Laut lesenEin Plädoyer für eine vergessene Tugend

Teil 1 (Gottesdienst 21/2016, S. 172 f.)

Lektoren, die im Gottesdienst vorlesen, berichten mir zumeist, sie läsen den Text „vorher einmal durch“, manche auch mehrmals. Fast alle haben schon die Erfahrung gemacht, dass sie nicht auf Anhieb alles verstanden haben – was beim inhaltlichen Anspruch mancher Lesungen nicht verwunderlich ist. Gleichermaßen wird erlebt, dass ein Text kompliziert geschrieben ist und lange Sätze erst einmal daraufhin überprüft werden müssen, wo man atmen kann, wo Pausen möglich sind und welche Wörter betont werden können. In diesem „Glücksfall“ werden die Gedanken schon im Kopf formuliert. Wo das laute Lesen aber als Premiere im Gottesdienst geschieht, werden Pausen und Betonungen oft ungünstig gesetzt, so dass sich dem Hörer Zusammenhänge und Sinnspitzen nicht erschließen.

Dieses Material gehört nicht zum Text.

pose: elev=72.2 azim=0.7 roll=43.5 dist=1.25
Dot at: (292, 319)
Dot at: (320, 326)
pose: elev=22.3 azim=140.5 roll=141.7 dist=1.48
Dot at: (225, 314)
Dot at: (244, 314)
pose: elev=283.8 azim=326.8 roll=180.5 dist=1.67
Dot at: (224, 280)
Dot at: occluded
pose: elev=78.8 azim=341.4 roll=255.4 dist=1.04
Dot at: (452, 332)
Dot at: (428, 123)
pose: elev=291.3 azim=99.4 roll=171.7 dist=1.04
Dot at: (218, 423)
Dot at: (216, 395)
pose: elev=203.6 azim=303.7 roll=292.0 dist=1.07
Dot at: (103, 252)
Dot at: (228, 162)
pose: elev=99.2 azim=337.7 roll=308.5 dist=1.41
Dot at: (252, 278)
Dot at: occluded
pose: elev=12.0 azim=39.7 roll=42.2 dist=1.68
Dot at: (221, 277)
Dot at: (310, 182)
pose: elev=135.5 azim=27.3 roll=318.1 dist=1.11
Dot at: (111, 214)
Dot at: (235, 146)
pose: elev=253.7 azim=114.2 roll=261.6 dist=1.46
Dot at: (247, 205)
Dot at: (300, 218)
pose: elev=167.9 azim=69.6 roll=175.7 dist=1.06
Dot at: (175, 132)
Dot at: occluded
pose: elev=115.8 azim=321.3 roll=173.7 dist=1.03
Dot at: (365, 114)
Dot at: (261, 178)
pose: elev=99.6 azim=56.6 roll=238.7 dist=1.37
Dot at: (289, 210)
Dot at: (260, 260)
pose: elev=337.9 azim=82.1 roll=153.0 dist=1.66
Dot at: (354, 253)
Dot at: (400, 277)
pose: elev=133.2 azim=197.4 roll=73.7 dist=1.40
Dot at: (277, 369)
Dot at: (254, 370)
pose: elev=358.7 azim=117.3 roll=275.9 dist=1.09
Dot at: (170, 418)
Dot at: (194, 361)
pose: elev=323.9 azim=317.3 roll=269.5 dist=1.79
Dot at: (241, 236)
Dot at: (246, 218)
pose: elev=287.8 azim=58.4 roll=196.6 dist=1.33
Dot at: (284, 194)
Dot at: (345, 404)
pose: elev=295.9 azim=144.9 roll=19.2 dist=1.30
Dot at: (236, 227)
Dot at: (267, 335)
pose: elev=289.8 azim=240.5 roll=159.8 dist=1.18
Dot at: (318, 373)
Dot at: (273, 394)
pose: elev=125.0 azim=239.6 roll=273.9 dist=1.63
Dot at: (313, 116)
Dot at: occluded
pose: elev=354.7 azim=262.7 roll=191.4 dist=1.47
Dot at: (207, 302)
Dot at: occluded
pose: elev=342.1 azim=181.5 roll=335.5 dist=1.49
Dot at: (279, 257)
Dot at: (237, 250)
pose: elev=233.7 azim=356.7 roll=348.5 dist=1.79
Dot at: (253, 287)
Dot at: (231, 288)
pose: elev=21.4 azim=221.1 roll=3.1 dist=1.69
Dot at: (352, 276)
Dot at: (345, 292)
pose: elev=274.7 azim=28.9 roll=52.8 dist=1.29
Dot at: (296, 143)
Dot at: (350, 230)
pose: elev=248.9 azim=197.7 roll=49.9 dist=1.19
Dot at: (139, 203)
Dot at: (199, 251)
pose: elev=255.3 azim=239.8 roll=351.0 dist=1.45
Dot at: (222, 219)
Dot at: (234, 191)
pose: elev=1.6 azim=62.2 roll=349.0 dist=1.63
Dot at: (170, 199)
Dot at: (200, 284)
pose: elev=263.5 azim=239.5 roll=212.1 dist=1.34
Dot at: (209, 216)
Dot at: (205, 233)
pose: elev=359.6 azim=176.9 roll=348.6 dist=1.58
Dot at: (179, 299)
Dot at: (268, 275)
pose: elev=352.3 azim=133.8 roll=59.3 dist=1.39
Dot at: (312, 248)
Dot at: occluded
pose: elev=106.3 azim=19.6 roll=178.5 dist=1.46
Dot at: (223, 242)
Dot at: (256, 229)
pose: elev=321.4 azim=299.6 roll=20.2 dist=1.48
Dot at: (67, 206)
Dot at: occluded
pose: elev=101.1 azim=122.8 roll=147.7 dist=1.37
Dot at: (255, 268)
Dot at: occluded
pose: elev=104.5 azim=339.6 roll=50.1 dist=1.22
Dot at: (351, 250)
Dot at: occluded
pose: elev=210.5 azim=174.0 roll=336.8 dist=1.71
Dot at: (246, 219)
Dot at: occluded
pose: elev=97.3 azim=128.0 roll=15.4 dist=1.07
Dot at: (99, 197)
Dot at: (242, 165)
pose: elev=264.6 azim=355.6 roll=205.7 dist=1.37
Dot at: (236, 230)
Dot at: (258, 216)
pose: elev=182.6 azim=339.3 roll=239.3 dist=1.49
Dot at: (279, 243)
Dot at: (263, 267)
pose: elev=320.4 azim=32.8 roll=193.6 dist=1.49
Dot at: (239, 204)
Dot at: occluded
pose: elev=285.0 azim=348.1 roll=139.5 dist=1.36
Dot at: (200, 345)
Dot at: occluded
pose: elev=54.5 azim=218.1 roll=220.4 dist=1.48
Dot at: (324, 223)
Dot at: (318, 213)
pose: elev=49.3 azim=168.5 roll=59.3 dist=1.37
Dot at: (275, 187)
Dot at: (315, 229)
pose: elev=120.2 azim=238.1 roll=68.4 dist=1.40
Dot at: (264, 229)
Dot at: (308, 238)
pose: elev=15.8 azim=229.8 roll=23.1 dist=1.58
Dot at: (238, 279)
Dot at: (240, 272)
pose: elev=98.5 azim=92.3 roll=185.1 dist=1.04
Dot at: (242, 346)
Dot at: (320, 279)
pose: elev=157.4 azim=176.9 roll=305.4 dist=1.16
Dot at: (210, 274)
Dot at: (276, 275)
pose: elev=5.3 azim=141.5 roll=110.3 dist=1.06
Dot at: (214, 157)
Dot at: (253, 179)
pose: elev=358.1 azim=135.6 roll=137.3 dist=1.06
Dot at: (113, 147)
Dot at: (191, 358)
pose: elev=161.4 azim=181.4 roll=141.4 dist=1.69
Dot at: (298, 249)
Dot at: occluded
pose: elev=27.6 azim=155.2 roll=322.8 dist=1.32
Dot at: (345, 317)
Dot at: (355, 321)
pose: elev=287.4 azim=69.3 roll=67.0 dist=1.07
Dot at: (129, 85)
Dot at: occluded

Was geschieht beim lauten Lesen?

Mehr oder weniger erfassen wir beim Durchlesen den Inhalt. Wenn wir aber einen Text detailliert verstehen, geschieht viel mehr: Wir können das Gelesene an uns heranlassen, werden davon erfasst und berührt. So können wir beim Vorlesen den Hörer an die Hand nehmen, ihn führen und die Gedanken mit ihm teilen. Weil den meisten Menschen Lesepraxis fehlt, fehlt aber oft ein Gespür für die eigene Stimme und die Art und Weise, etwas auszudrücken. Bewegen wir uns aus unseren gewohnten Sprechmustern heraus, empfinden wir dies daher schnell als künstlich, übertrieben oder gar theatralisch und nicht zu uns gehörig. Hier haben viele Nachholbedarf. Vorlesen lässt sich aber entwickeln und üben.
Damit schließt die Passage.